Stored records

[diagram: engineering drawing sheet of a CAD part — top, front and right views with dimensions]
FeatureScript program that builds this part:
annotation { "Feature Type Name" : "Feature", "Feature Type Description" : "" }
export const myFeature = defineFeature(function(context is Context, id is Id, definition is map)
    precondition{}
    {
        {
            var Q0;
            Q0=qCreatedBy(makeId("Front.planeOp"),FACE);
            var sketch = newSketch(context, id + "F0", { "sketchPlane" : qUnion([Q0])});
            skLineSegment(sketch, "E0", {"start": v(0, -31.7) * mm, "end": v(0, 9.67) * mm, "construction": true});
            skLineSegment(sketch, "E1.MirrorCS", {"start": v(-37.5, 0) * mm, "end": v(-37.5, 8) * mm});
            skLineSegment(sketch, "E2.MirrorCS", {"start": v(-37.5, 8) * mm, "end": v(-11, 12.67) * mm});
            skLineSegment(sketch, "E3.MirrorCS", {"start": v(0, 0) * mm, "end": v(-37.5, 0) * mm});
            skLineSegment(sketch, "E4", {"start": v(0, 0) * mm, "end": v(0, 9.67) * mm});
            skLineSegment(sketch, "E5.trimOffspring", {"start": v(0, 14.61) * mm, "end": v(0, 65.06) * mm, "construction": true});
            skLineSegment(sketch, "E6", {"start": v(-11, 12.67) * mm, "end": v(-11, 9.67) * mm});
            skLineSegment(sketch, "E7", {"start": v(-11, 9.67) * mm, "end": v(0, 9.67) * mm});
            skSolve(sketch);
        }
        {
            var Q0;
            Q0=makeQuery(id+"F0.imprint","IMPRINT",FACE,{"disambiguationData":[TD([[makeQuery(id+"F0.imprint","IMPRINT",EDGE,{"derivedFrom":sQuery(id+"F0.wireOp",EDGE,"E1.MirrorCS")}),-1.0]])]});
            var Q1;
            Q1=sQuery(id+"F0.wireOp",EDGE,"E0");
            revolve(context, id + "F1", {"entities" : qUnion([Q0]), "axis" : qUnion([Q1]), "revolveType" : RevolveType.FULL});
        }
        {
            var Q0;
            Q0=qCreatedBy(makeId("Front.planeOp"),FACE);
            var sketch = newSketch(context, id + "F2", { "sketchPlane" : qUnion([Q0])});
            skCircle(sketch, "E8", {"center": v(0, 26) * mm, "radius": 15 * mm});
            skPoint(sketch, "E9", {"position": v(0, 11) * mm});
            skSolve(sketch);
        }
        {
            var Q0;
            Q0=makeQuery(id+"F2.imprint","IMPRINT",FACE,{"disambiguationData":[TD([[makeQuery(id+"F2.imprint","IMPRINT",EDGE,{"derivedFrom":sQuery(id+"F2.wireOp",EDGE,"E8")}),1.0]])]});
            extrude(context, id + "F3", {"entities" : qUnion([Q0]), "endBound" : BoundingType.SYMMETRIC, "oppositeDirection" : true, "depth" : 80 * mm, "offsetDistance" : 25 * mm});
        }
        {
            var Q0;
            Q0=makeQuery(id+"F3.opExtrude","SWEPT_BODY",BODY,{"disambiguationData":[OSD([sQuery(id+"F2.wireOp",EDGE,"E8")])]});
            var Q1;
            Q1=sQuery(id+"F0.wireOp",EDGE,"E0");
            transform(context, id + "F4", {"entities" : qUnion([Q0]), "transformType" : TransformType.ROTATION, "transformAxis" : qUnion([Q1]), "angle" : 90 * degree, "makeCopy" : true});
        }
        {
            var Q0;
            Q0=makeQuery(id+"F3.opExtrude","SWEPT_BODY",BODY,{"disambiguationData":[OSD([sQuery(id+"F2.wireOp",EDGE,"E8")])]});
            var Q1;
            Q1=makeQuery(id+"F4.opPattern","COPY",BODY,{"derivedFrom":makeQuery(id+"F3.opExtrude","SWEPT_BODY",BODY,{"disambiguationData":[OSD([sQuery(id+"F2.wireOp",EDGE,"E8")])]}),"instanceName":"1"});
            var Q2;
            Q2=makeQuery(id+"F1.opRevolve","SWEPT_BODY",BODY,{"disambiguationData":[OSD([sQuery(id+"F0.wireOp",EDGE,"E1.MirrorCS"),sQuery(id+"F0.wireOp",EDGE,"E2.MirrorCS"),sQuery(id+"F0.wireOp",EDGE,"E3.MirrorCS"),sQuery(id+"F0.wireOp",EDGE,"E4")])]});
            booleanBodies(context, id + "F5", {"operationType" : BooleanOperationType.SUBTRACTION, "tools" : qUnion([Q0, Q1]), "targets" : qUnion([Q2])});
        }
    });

Given instruction
Pick out every line in the material above that contains the string "imprint", and copy each one. Case counts.

Written response
            Q0=makeQuery(id+"F0.imprint","IMPRINT",FACE,{"disambiguationData":[TD([[makeQuery(id+"F0.imprint","IMPRINT",EDGE,{"derivedFrom":sQuery(id+"F0.wireOp",EDGE,"E1.MirrorCS")}),-1.0]])]});
            Q0=makeQuery(id+"F2.imprint","IMPRINT",FACE,{"disambiguationData":[TD([[makeQuery(id+"F2.imprint","IMPRINT",EDGE,{"derivedFrom":sQuery(id+"F2.wireOp",EDGE,"E8")}),1.0]])]});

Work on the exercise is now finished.